Try the Nigel program. Even without the VPP voltage connected, the program should test your board and report the printer port to be used in the top right hand corner of the screen. This should say 278, 378 or 3BC. This is the hex value of the printer port detected.
The command line for this is: PICPROG (the file name varies with Versions, and windows will be different of course)
You should have the Program/Run switch in the correct position. This socket could be the ZIF (or Machine pin) socket on board the programmer, a socket on a SimmSocketTM, or suitable Target board.
Here is wl84.hex which is a test file provided for a trial burn.
:020000000528D1 :10000A000030650066008500860008308F000030E9 :10001A009100FF3090000314910D11088600900A98 :10002A0010089200920D920D1208850021208F0B64 :10003A001128003086000A2800308D0004308E0016 :10004A00F3308C0000008C0B27288D0B25288E0B93 :04005A00272808004B :00000001FF
The command line for this is: PICPROG WL84.HEX
Put your 84 into the socket and try this command. During the burn phase, the VPP and VDD LED's will turn on, do a little flashing, then turn off when the device is programmed.
The program will tell you if the device has been programmed correctly or not, after verifying the device.
When the device is programmed correctly, set Switch 1 to Run mode. You should be running your program.
The WL84.HEX file is my walking LED program. This is a simple little program that blinks LEDs connected to Port B and Port A bits 2 and 3 of an 84.
Port A produces a binary count, and port B walks a LED from LSB to MSB at 1 second intervals.
You still having problems getting your DT001 to work? Section Isolate!!!!

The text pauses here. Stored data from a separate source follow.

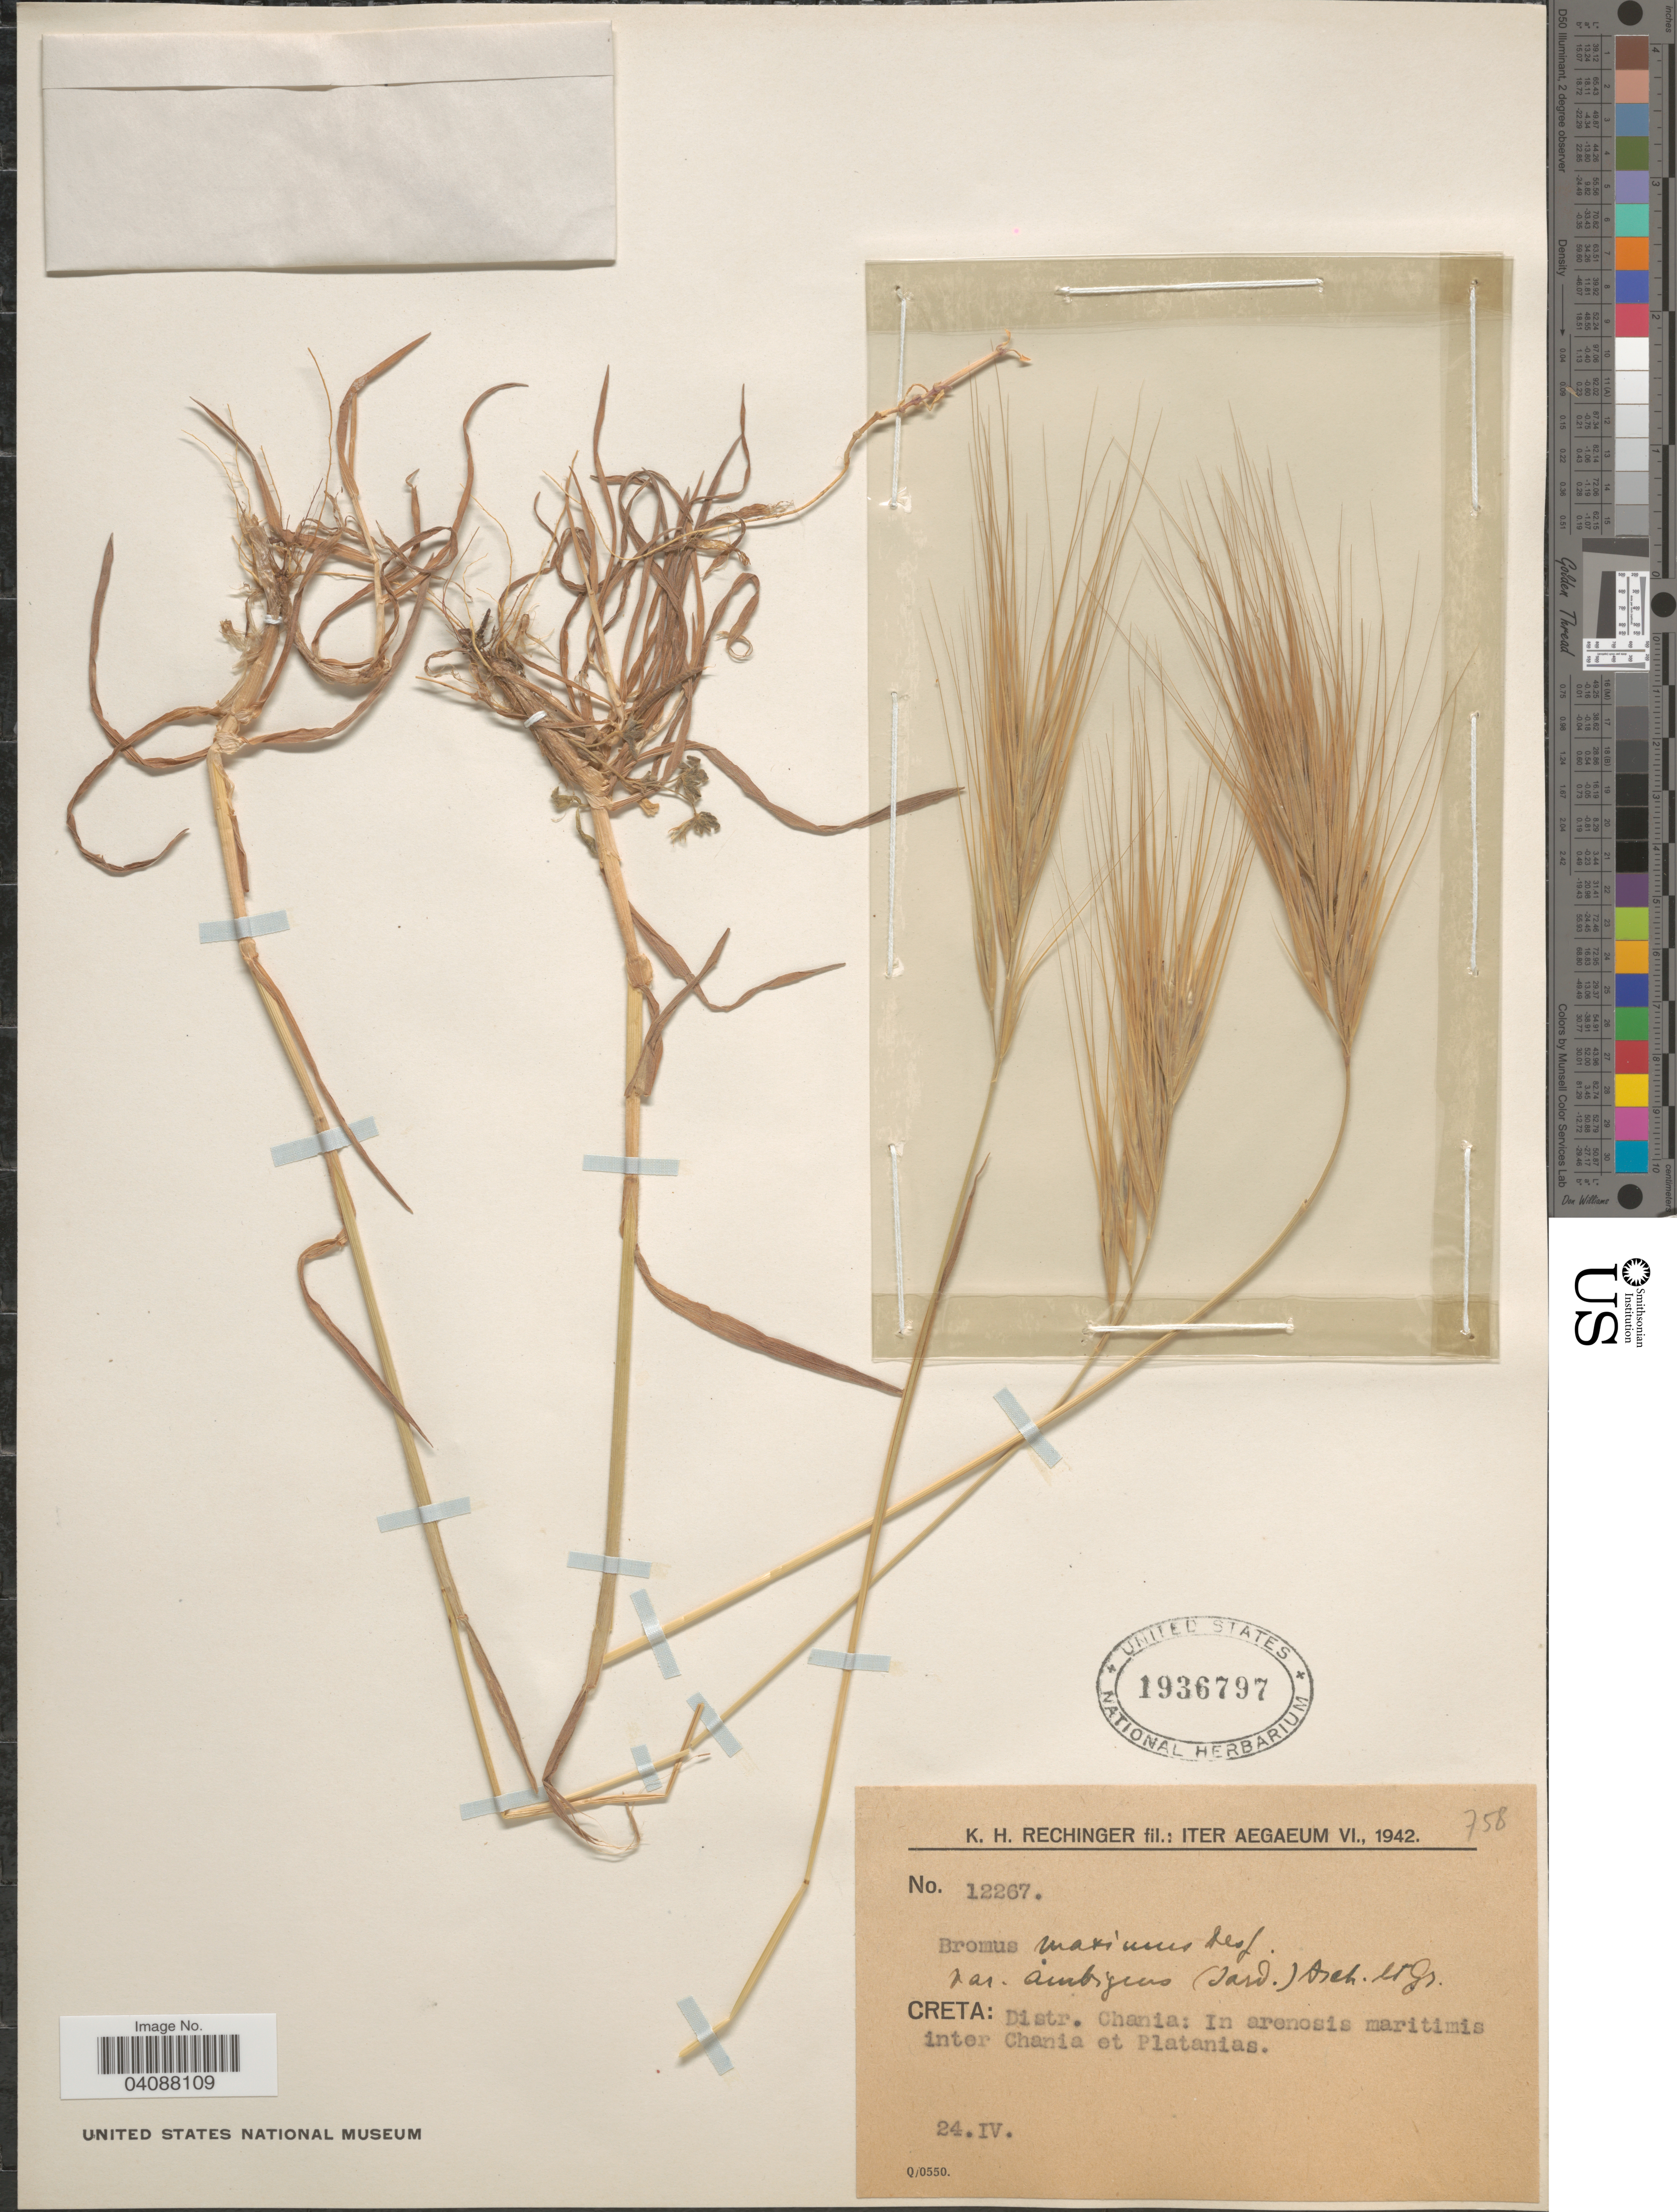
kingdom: Plantae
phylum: Tracheophyta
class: Liliopsida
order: Poales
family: Poaceae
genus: Bromus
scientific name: Bromus marginatus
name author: Nees ex Steud.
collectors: K. H. Rechinger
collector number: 12267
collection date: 1942-04-24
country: Greece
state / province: Crete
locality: Iter Aegaeum VI., 1942. Creta: Distr. Chania: In arenosis maritimis inter Chania et Platanias.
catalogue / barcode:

You can program an 84 chip in a DT101 board in slot 1 with the switch in the correct position, or you can program it in the ZIF socket position on the DT001 board. The switch isn't used if you have the micro in the ZIF socket position.
Now, can you program a PIC16F84 on the dt001 board, that is, with no
simmstick installed?
To do this, you can solder an 18 pin machine pin socket to the dt001 board to
try.
See the hints page for using machine pin
sockets and later conveting to ZIF sockets.
If all of this fails, try another printer port, or another computer system just to make sure of your fault finding. It only takes a blob of solder or a track fault on the boards to stop it all working.